• **ABOUT THIS EXERCISE**: Lines from the one containing "power microscopy photomicrograph" through the end of the data are to be returned exactly, and no others.

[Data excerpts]
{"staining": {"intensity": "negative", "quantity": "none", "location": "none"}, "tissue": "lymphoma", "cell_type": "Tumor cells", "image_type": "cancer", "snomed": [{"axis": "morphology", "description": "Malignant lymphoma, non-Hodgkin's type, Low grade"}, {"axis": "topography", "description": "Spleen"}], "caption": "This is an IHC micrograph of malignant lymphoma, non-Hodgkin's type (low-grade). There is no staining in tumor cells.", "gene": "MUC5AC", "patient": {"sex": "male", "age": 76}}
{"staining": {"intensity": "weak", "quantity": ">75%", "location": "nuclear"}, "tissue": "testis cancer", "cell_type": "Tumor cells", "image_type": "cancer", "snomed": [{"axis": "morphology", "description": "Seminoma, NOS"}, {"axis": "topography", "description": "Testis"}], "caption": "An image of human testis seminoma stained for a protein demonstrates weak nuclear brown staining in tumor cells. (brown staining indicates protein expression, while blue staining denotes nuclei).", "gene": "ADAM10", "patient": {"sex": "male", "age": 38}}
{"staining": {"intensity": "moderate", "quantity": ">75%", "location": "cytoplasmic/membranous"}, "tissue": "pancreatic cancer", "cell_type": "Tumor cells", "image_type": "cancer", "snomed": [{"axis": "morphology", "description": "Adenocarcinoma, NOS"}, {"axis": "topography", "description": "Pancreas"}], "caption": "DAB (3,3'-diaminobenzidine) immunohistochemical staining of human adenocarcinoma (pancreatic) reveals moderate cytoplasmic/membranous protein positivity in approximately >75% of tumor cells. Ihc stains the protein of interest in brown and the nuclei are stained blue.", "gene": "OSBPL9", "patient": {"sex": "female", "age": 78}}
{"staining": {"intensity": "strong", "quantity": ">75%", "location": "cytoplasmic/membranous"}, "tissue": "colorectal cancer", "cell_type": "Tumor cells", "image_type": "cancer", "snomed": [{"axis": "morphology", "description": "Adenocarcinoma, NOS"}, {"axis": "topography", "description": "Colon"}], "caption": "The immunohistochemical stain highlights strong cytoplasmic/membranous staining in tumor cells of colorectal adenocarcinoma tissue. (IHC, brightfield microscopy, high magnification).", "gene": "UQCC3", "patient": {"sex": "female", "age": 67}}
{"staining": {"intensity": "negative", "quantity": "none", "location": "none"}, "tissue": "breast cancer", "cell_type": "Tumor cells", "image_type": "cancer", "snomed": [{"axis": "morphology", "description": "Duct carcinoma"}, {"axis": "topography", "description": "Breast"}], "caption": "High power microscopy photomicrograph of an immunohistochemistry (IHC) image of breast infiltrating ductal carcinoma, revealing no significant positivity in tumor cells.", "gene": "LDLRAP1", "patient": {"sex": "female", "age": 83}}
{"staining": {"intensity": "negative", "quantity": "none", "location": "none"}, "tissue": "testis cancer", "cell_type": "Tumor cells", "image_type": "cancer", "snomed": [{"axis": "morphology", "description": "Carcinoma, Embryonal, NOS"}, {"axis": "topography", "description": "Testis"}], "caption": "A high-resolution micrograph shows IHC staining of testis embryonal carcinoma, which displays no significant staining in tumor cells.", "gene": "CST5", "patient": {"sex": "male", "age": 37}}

• **RESPONSE TO THIS TASK**:
{"staining": {"intensity": "negative", "quantity": "none", "location": "none"}, "tissue": "breast cancer", "cell_type": "Tumor cells", "image_type": "cancer", "snomed": [{"axis": "morphology", "description": "Duct carcinoma"}, {"axis": "topography", "description": "Breast"}], "caption": "High power microscopy photomicrograph of an immunohistochemistry (IHC) image of breast infiltrating ductal carcinoma, revealing no significant positivity in tumor cells.", "gene": "LDLRAP1", "patient": {"sex": "female", "age": 83}}
{"staining": {"intensity": "negative", "quantity": "none", "location": "none"}, "tissue": "testis cancer", "cell_type": "Tumor cells", "image_type": "cancer", "snomed": [{"axis": "morphology", "description": "Carcinoma, Embryonal, NOS"}, {"axis": "topography", "description": "Testis"}], "caption": "A high-resolution micrograph shows IHC staining of testis embryonal carcinoma, which displays no significant staining in tumor cells.", "gene": "CST5", "patient": {"sex": "male", "age": 37}}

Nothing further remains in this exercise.